If the power grid in California is going to evolve to meet the needs of the state, then one of two things need to happen: people need to pull their heads out of their asses and realize that coal power is nowhere near as dirty as it was even 15 years ago (and *that* was a far cry from the level of pollution produced 50 years ago by coal), or they need to understand that the wind generators need to go somewhere and find a way to build it into the landscape.
I think you are missing the point. All of this talk about building generating capacity is irrelevant if the power distribution grid cannot deliver the power to where it is required. That is what the article does not say, the piece of wire between the power plant and your house can only deliver approximately 30% of the power an electric car infrastructure will require.
For a moment think about what is happening. The kilowatts, per vehicle, once delivered by oil is delivered by wire. I however cannot speak to the sanity of sitting in a traffic jam for hours of the day but if we maintain this "way of life" ALL of that infrastructure HAS to be upgraded if people are to charge their cars at home and if parking stations are to be equipped with charging facilities.
Keeping in mind that I'm an environmentalist myself when I say this... the reason that the power industry in California hasn't moved at the rate it needs to is because of the enviro-nazis blocking the construction of nuclear and coal plants
Keep in mind that I am an advocate of deploying Nuclear Power responsibly when I say this ... the reason the Nuclear industry hasn't expanded is because it is rife with Basis Design Issues when deploying new plants.

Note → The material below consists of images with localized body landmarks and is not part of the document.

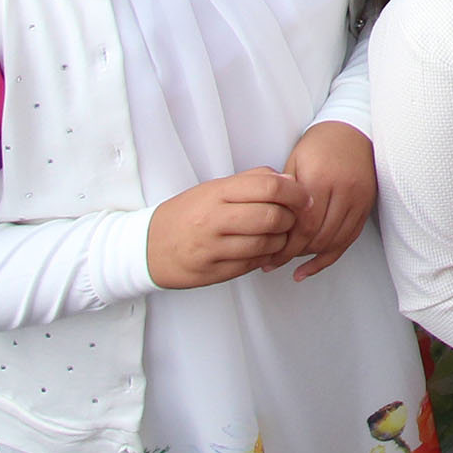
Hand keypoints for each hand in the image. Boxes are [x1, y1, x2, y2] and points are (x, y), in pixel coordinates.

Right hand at [146, 167, 306, 288]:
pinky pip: (253, 264)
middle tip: (293, 219)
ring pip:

The NRC commissioned Nuclear plant manufacturers (Westinghouse, General Electric, Bechtel, Sargent & Lundy, Northern States Power and Commonwealth Edison) to come up design recommendations to improve the safety of the plants but the AP-1000 incorporates none of the design changes the industry *itself* recommends be applied to reactor facility design. This has nothing to do with anyone or anything other than economic reasons and design changes made to produce the AP-1000 design are there to make Nuclear plants cheaper to build, but they are still expensive. Coal plants are a completely different argument and can be built with the standard 40-50 year finance plan that these plants are built with as the risk affecting return is different. Yes a modern coal plant is more efficient but it still produced a lot of carbon externality.

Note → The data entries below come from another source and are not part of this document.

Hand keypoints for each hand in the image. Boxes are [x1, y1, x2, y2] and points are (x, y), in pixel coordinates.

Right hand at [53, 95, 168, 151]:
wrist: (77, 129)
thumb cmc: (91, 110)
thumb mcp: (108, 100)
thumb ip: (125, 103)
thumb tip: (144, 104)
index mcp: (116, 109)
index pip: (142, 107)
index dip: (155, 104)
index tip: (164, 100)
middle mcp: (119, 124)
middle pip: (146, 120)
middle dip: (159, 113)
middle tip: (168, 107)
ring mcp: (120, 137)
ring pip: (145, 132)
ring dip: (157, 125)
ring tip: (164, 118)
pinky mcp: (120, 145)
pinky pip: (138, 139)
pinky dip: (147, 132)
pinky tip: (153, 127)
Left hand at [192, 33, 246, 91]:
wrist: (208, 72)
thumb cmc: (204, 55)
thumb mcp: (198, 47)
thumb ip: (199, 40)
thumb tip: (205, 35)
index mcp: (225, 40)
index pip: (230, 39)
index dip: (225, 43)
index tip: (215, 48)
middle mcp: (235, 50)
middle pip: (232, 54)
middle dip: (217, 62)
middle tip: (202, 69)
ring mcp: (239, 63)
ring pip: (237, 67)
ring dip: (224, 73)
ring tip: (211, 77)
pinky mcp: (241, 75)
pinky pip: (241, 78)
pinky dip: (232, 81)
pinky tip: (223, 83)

If anything a decentralisation of the grid will reduce the *cost* of the upgrades required to deliver the current to charge electric vehicles. I doubt there is any party who won't benefit from evolving the grid as the time has certainly come to drive efficiency into it for many other reasons. Our society is encountering growing pains. Our society either adapts to these changes or it withers. The status quo has to change and the opportunity we have now is to create more balanced lifestyles that takes the pressure off our infrastructure.
Every transaction our society conducts costs energy and you must have the means to *deliver* that energy to where it is required. Until we reduce and balance the energetic costs required to run our society we will continue to encounter these types of problems and building new power plants is analogous to printing money in this respect. Quite simply humanity has choice of sustaining growth or growing sustainability.